Start of Block

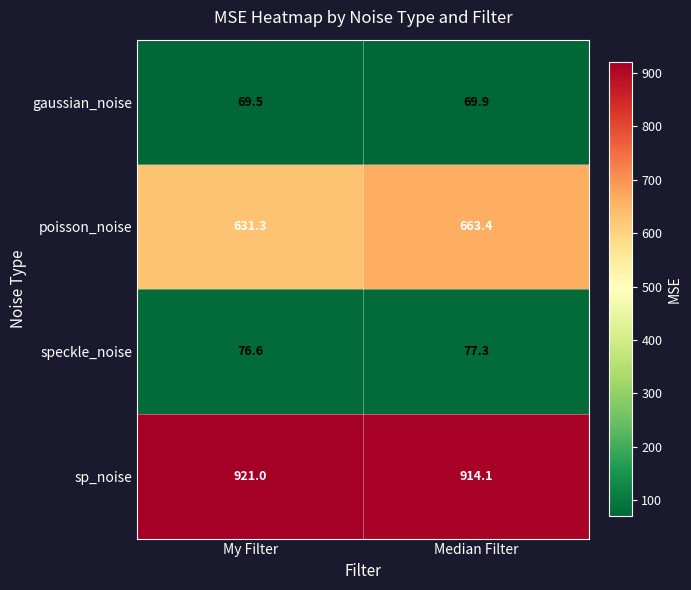

Where is speckle_noise nearest to the value 76?

My Filter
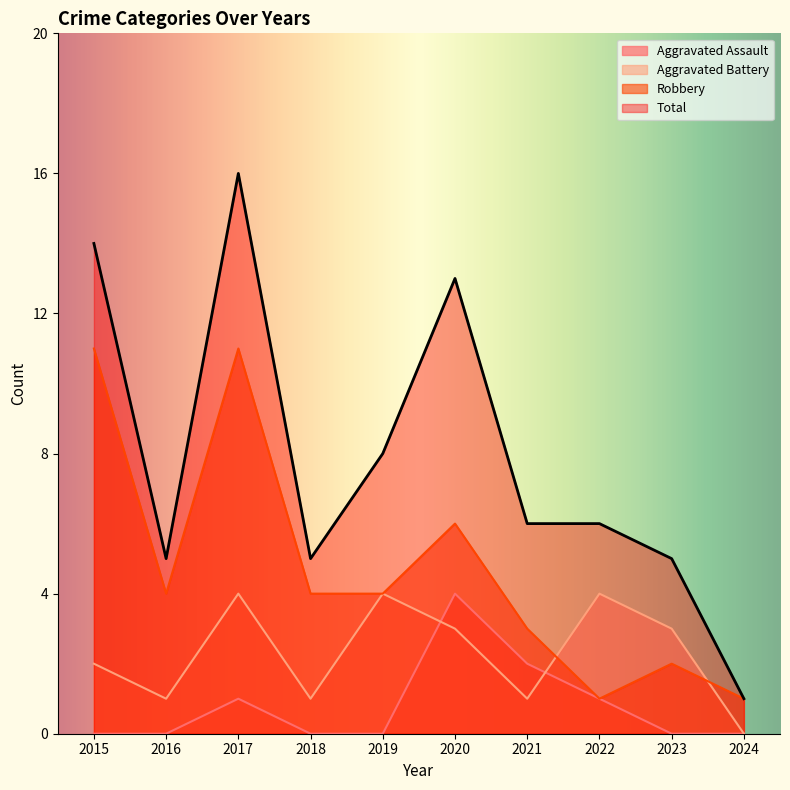

How many values in the Total series exceed 6?

4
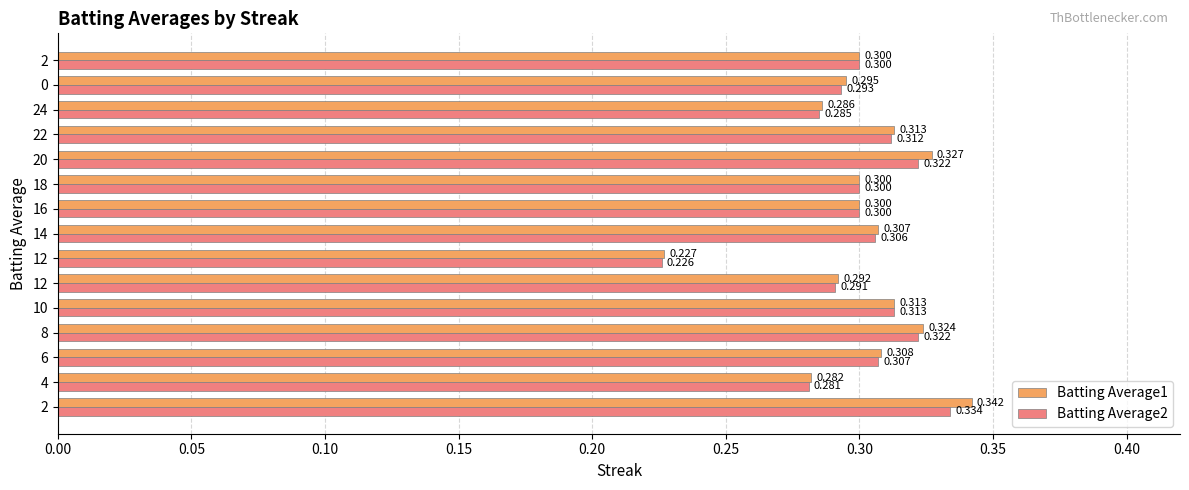

Count the number of categories in the chart.

15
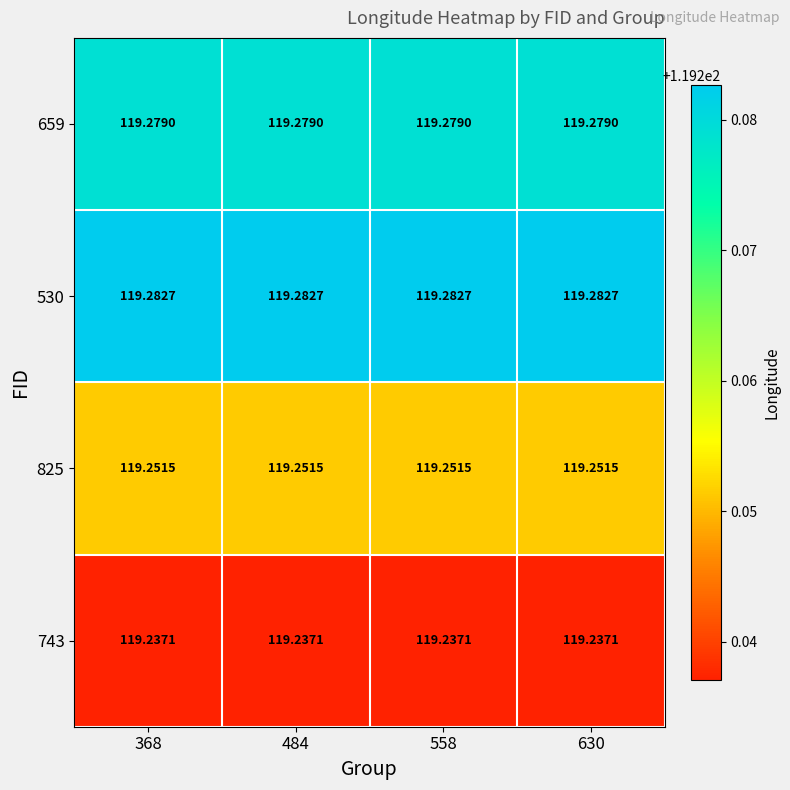

Is the value of 530 at 484 greater than the value of 659 at 368?

Yes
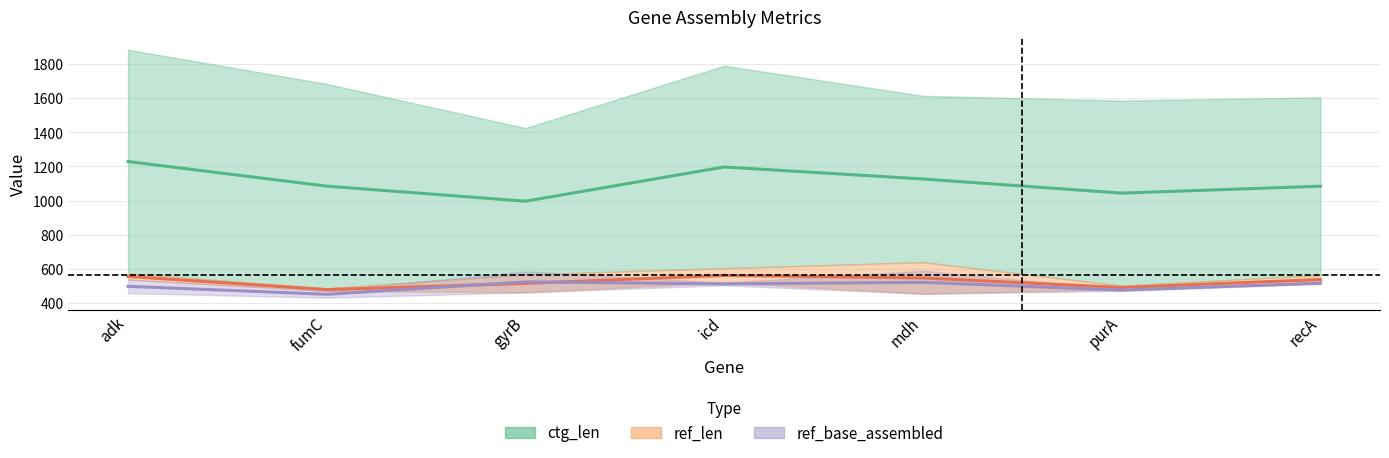

Between gyrB and recA, which series saw the biggest shift?

ctg_len midline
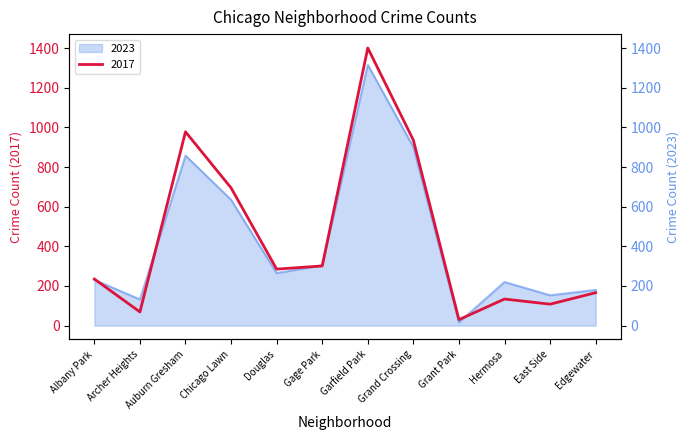

At Hermosa, list the series in order from smallest to largest.

2017, 2023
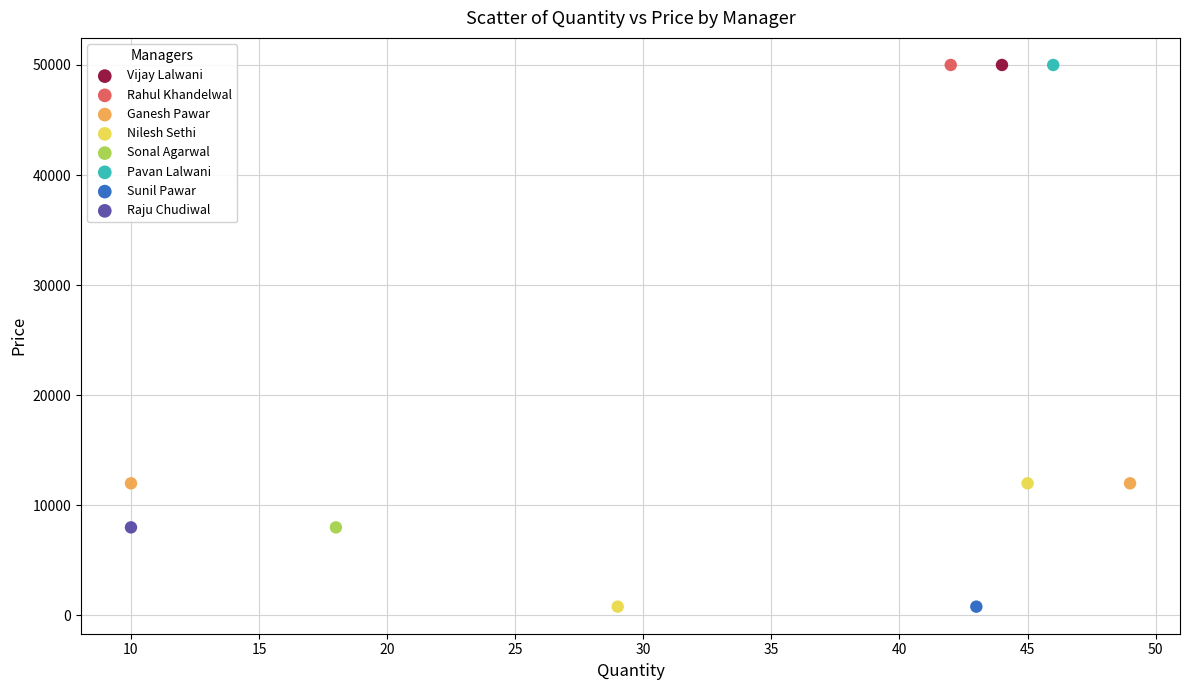

What are all the series names shown in the legend?

Vijay Lalwani, Rahul Khandelwal, Ganesh Pawar, Nilesh Sethi, Sonal Agarwal, Pavan Lalwani, Sunil Pawar, Raju Chudiwal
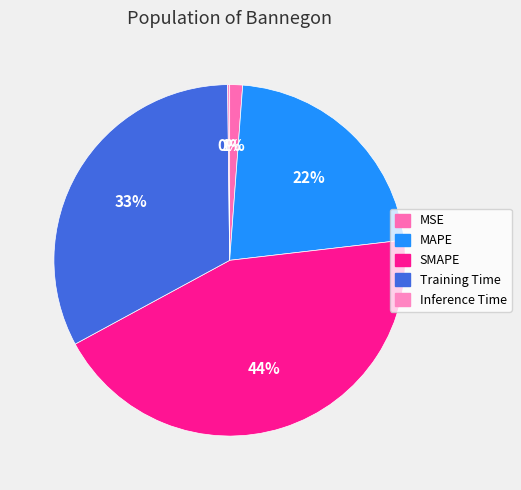

How many segments does this pie chart have?

5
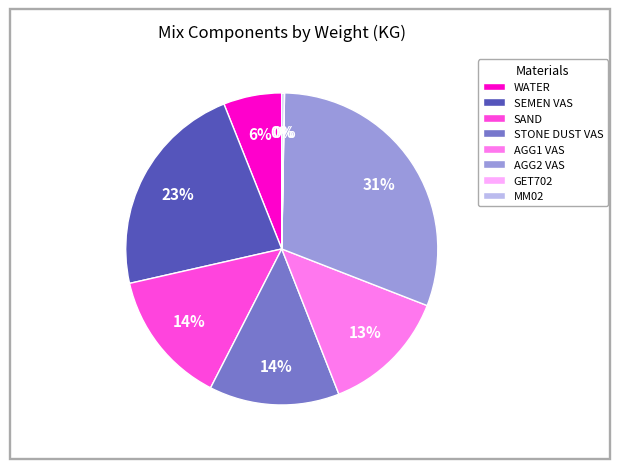

Approximately how many times larger is the value at AGG1 VAS compared to SEMEN VAS?

0.6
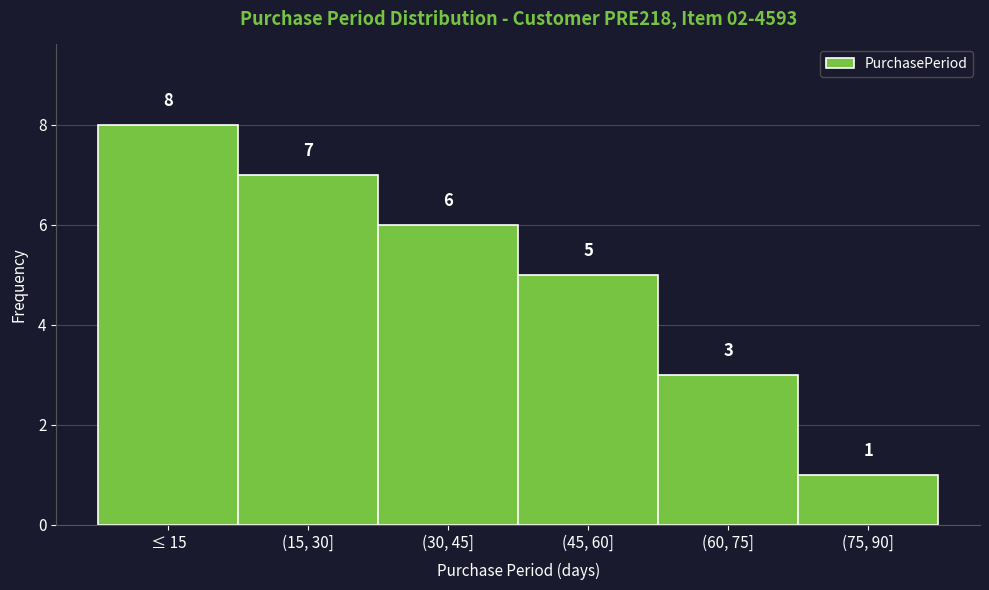

Reading left to right, list all the values displayed in this chart.

8	7	6	5	3	1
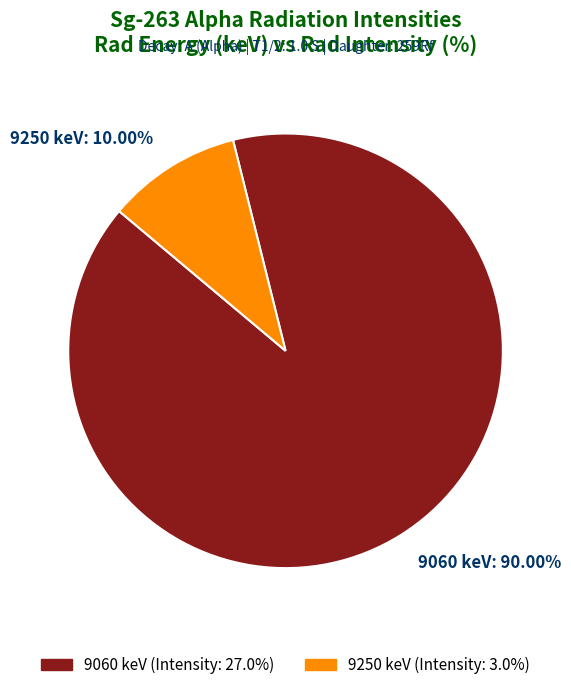

Which slice is the largest?

9060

End of Block

- [TASK TO CARRY OUT] Set down the text of all the records above word for word, leaving out the pictures.

- [EXPECTED ANSWER]
Where is speckle_noise nearest to the value 76?

My Filter

How many values in the Total series exceed 6?

4

Count the number of categories in the chart.

15

Is the value of 530 at 484 greater than the value of 659 at 368?

Yes

Between gyrB and recA, which series saw the biggest shift?

ctg_len midline

At Hermosa, list the series in order from smallest to largest.

2017, 2023

What are all the series names shown in the legend?

Vijay Lalwani, Rahul Khandelwal, Ganesh Pawar, Nilesh Sethi, Sonal Agarwal, Pavan Lalwani, Sunil Pawar, Raju Chudiwal

How many segments does this pie chart have?

5

Approximately how many times larger is the value at AGG1 VAS compared to SEMEN VAS?

0.6

Reading left to right, list all the values displayed in this chart.

8	7	6	5	3	1

Which slice is the largest?

9060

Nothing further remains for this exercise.